Where Are My Cigarettes?
For the next couple of weeks I'll be in New Zealand, using part of a vacation to hang out with my friends Mike and Rosemary Riddell. I'll be writing a blog dedicated to the revelation of how 'The Insatiable Moon' went from being an idea in Mike Riddell's head, to a novel, to a screenplay, and especially a film. Hope you don't mind, but I'll cross-post some stuff here from that site. We'd love the blog and facebook page to be places for conversation and anticipation about the rising Moon, so please do feel free to comment here or there. I'm delighted to be able to use some of my vacation in New Zealand to drop in on set and will do my best to keep you posted about what's happening in and around the making of the film.

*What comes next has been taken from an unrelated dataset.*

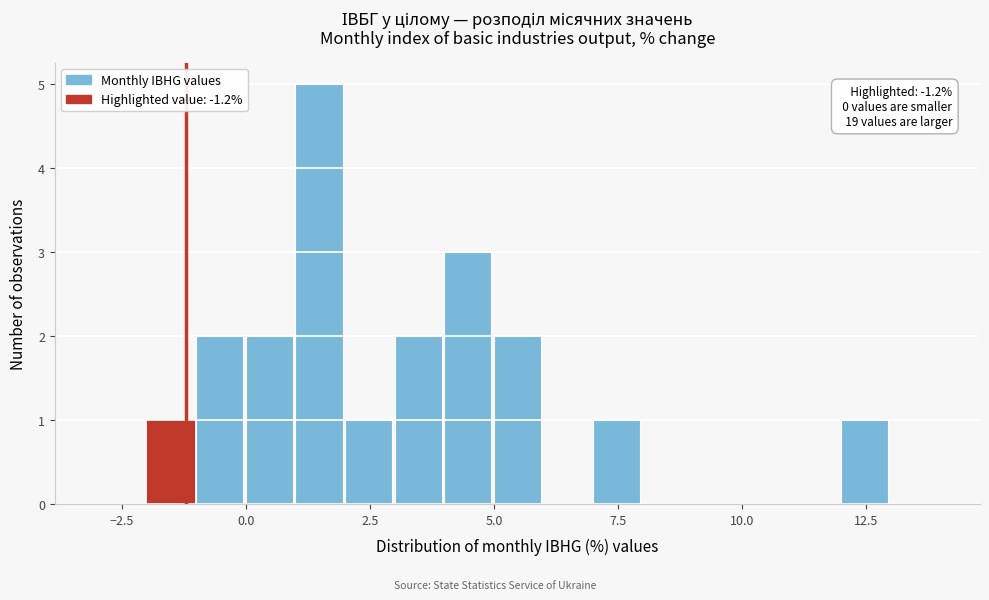

Read against the x-axis, roughly where is the centre of the tallest bar?

1.5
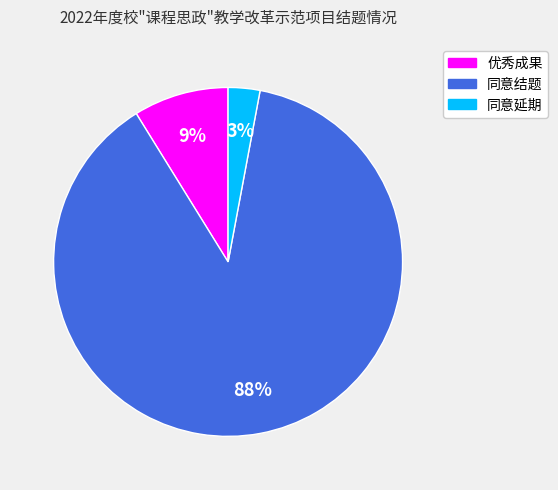

How many slices are in this pie chart?

3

This morning, my second observing the set of ‘The Insatiable Moon’, I was walking up Ponsonby Road on the way to the church where one of the pivotal scenes was being shot. Walking through mild rain and high humidity, to the emotional soundtrack of mild annoyance at being highly lost, having taken a wrong turn from the Production Office.Had a bag of strawberries in one hand – one of the pleasures of being here from the US/UK is the fact that I’m experiencing my first December summer, and therefore get to eat fruit that went out of season where I live a couple of months ago, and my MacBook bag in the other, looking forward to what would unfold in the church as one of our beloved characters makes a speech that we hope will be something audiences remember for a long time after seeing the movie.
But it wasn’t meant to be – I was stopped in my tracks by a bloke wearing a long black leather coat, also carrying two bags, eyes hidden behind massive dark glasses. As he passed me, he let out an agitated scream: ‘WHERE ARE MY CIGARETTES’.The surprise made me jump, feel a little uncomfortable, and it was a few seconds before I could focus my thoughts. Who was this man? Why was he screaming? Screaming for the location of his smokes, on a wet Ponsonby afternoon? People sat at the sidewalk cafes looked up at him, and then at me; some tried to conceal a smile – let’s face it, a bloke shouting on the street is funny in the way that someone tripping on a pavement is funny.It’s a natural reaction to the misfortune of others. But it’s also unfair. What was strange to me was the fact that the pity of the crowd seemed reserved for me, rather than the poor guy who’d lost his Pall Malls.
I remember first reading the novel ‘The Insatiable Moon’ twelve years ago – it was the Clinton era, the year the Paul Thomas Anderson’s first feature ‘Hard Eight’ was released and had to compete with ‘Men in Black’ for an audience; the year Princess Diana and Mother Teresa died; and a time when the New Zealand film industry was yet to receive global attention in the form of a shot in the arm from J RR Tolkien. One of the motifs to which the book returns again and again is the place of marginalized people in our society, in the story, on Ponsonby Road. Blokes who walk up and down the high street screaming for their cigarettes, part of them trapped inside the complex labyrinth of mental health difficulties and God knows what else.The film being made here in Ponsonby is part love story, part drama, part postmodern religious epic, and part whatever you want it to be; but one of the most beautiful things about it is the fact that it focuses on people that usually get sidelined by the stories that often get told at the movies. It’s about the occurrence of magic in everyday life; it’s about the sacred and profane meeting each other, and being mixed into something new that becomes far more than the sum of its parts.
The ostensibly innocuous moment when I was confronted by a guy shouting for his cigarettes collided with my need to get to the set to see what was happening next. And on the way, I remembered something that one of my favourite actors used to say. The sadly late, and undeniably very great Jack Lemmon used to close his eyes just before the cameras rolled, and repeat a mantra that got him in the right zone to perform, to create on screen the heightened vision of reality that always occurs when movies work. His two words could serve as the motto for what’s happening here, as a motley crew of people dedicated to very-hard-working the vision to fruition, in the hope that together they may make a film that entertains, compels, challenges, inspires, makes the audience feel grateful to be alive and maybe just a little more ready to see each other for what we are; in short, to turn a story of ordinary people on Ponsonby Road into something that transcends our sense of just what is ordinary. I think Jack Lemmon might be right at home here. His two words? Magic Time.